Please work out how many lines of this material include "signing", and answer with that number by itself.
+ + + + +
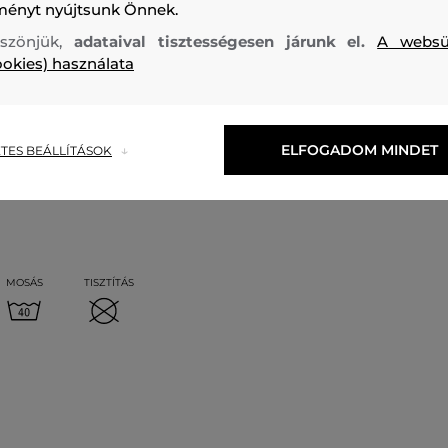
ményt nyújtsunk Önnek.
felső anyag
szönjük,
adataival tisztességesen járunk el.
A websü
PAMUT
ELASZTÁN
ookies) használata
95 %
5 %
ELFOGADOM MINDET
TES BEÁLLÍTÁSOK
MOSÁS
TISZTÍTÁS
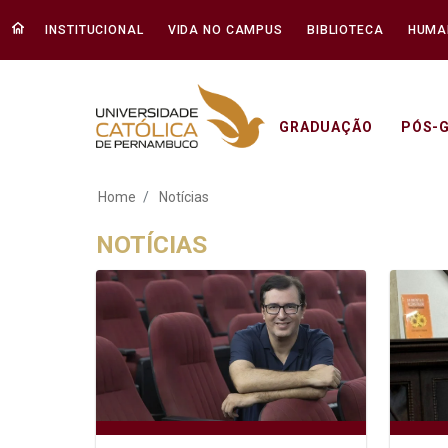
INSTITUCIONAL
VIDA NO CAMPUS
BIBLIOTECA
HUMA
GRADUAÇÃO
PÓS-
Notícias - Unicap
Home
Notícias
NOTÍCIAS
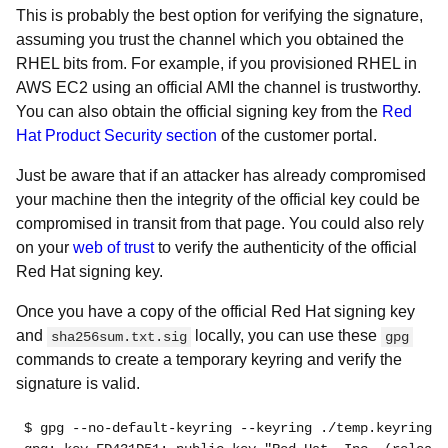
This is probably the best option for verifying the signature,
assuming you trust the channel which you obtained the
RHEL bits from. For example, if you provisioned RHEL in
AWS EC2 using an official AMI the channel is trustworthy.
You can also obtain the official signing key from the
Red
Hat Product Security section
of the customer portal.
Just be aware that if an attacker has already compromised
your machine then the integrity of the official key could be
compromised in transit from that page. You could also rely
on your
web of trust
to verify the authenticity of the official
Red Hat signing key.
Once you have a copy of the official Red Hat signing key
and
locally, you can use these
sha256sum.txt.sig
gpg
commands to create a temporary keyring and verify the
signature is valid.
$ gpg --no-default-keyring --keyring ./temp.keyring -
+ + + + +
-- WRITTEN ANSWER --
3